■ What is required:
Of the entries below, restate word for word only the section that runs from the line with "fire extinguisher: none" to the line with "cup: present [371,729,454,819]", counting both ends.

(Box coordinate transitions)
.....

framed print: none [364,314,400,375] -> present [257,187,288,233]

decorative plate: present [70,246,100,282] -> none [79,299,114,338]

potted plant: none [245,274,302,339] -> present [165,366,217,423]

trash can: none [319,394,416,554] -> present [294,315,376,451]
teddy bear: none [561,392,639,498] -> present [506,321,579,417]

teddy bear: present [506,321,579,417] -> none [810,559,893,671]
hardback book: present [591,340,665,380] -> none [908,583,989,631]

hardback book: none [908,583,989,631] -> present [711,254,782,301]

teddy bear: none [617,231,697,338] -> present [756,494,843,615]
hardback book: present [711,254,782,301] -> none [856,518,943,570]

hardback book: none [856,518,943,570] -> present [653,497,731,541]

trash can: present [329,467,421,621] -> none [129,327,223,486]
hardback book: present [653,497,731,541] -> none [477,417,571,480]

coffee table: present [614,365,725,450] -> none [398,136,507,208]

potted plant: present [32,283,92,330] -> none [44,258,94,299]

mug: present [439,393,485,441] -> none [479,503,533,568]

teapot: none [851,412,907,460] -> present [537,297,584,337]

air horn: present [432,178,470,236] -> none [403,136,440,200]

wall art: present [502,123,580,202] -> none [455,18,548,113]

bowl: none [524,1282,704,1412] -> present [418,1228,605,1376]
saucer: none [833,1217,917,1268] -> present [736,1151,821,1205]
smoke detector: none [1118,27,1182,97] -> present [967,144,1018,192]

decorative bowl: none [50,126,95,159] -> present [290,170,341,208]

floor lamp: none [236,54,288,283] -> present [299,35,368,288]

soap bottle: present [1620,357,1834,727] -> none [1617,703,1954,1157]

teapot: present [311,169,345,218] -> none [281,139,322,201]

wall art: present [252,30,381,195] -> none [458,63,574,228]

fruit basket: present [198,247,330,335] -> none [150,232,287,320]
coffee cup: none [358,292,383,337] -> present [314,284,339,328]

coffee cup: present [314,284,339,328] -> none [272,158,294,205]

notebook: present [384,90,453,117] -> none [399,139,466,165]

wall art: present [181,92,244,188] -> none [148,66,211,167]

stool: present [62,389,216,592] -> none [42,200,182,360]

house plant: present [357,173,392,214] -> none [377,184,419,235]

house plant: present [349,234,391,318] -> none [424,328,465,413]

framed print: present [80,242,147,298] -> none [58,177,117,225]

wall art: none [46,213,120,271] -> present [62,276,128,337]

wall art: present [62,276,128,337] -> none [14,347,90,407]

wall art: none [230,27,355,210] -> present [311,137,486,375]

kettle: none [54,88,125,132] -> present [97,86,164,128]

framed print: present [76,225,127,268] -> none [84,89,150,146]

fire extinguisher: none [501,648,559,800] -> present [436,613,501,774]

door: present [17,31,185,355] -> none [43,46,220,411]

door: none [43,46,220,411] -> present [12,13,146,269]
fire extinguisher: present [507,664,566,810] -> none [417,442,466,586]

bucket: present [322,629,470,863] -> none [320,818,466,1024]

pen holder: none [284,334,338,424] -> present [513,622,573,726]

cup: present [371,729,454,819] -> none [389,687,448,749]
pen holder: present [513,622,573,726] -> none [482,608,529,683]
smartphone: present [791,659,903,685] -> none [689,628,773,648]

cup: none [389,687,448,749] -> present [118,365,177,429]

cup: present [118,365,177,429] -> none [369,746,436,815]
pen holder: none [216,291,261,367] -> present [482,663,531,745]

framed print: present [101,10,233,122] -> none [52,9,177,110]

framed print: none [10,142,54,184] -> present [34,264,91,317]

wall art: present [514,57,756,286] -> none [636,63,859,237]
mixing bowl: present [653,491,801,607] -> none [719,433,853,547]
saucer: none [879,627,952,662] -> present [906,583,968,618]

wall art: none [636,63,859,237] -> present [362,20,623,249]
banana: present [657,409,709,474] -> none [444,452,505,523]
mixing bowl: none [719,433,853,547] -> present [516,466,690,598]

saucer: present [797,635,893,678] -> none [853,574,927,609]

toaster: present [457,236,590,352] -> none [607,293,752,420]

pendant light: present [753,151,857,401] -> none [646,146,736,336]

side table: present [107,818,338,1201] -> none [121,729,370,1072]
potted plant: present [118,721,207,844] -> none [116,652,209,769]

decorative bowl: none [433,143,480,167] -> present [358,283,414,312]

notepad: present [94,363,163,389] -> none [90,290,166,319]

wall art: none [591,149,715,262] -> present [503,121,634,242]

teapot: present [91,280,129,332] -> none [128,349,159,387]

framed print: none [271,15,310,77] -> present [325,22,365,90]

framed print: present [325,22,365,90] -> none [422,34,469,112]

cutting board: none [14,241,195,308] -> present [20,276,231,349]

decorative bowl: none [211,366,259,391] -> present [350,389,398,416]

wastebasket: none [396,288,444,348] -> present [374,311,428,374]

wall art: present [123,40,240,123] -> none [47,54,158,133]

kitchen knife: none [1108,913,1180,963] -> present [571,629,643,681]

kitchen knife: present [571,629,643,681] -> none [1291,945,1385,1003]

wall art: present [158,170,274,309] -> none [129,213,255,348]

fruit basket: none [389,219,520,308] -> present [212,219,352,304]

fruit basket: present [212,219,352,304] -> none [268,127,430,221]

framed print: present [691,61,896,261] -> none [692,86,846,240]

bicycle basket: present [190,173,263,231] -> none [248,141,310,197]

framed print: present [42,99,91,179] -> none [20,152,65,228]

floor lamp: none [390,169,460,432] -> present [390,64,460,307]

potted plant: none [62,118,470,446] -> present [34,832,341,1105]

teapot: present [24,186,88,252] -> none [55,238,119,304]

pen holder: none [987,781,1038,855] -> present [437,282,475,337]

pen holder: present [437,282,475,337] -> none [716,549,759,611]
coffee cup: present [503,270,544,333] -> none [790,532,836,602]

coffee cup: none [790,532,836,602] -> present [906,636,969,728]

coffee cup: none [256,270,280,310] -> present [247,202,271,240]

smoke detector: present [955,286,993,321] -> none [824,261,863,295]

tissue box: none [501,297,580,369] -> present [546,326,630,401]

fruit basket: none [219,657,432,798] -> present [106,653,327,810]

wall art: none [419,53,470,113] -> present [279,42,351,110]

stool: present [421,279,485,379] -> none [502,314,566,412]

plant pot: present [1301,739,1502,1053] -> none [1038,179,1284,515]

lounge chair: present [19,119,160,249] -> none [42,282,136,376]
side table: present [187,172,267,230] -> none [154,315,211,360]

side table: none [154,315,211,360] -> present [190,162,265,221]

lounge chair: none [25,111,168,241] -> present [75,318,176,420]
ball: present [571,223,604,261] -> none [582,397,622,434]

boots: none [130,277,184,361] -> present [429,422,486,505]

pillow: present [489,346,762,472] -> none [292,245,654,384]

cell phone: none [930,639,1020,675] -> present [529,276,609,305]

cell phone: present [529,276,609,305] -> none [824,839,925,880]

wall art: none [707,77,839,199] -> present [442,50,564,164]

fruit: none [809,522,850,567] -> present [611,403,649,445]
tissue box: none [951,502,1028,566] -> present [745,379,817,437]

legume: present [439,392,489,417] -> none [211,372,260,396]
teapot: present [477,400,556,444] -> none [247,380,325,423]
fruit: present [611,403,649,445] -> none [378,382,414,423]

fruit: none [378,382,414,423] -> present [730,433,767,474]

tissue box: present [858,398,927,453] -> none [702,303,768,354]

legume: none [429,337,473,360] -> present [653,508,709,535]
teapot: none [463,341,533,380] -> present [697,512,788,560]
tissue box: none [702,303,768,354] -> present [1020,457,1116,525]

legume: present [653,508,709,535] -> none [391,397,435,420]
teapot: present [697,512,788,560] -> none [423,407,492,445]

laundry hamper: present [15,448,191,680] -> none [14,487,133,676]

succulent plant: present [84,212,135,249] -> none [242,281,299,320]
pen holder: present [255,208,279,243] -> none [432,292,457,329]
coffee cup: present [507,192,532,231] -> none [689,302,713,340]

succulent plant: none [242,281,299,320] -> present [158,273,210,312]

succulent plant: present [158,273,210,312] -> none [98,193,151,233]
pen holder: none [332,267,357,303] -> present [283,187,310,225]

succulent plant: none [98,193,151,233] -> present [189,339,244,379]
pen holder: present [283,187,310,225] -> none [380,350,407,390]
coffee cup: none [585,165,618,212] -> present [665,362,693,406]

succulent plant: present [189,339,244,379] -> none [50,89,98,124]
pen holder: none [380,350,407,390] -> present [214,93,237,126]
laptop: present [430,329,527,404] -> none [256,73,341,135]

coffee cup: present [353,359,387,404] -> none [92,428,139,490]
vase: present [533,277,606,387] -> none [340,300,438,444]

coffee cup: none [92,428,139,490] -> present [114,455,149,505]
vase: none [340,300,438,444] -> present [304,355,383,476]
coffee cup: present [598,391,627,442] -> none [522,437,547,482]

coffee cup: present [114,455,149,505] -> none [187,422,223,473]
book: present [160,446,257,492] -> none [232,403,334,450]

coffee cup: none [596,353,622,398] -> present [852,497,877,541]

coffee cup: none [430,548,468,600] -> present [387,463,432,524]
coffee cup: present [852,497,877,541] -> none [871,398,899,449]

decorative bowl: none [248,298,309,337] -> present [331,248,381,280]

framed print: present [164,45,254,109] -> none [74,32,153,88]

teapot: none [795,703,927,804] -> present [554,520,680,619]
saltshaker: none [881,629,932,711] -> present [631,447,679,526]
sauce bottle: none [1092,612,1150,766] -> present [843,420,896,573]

.....

■ Answer box:
fire extinguisher: none [501,648,559,800] -> present [436,613,501,774]

door: present [17,31,185,355] -> none [43,46,220,411]

door: none [43,46,220,411] -> present [12,13,146,269]
fire extinguisher: present [507,664,566,810] -> none [417,442,466,586]

bucket: present [322,629,470,863] -> none [320,818,466,1024]

pen holder: none [284,334,338,424] -> present [513,622,573,726]

cup: present [371,729,454,819] -> none [389,687,448,749]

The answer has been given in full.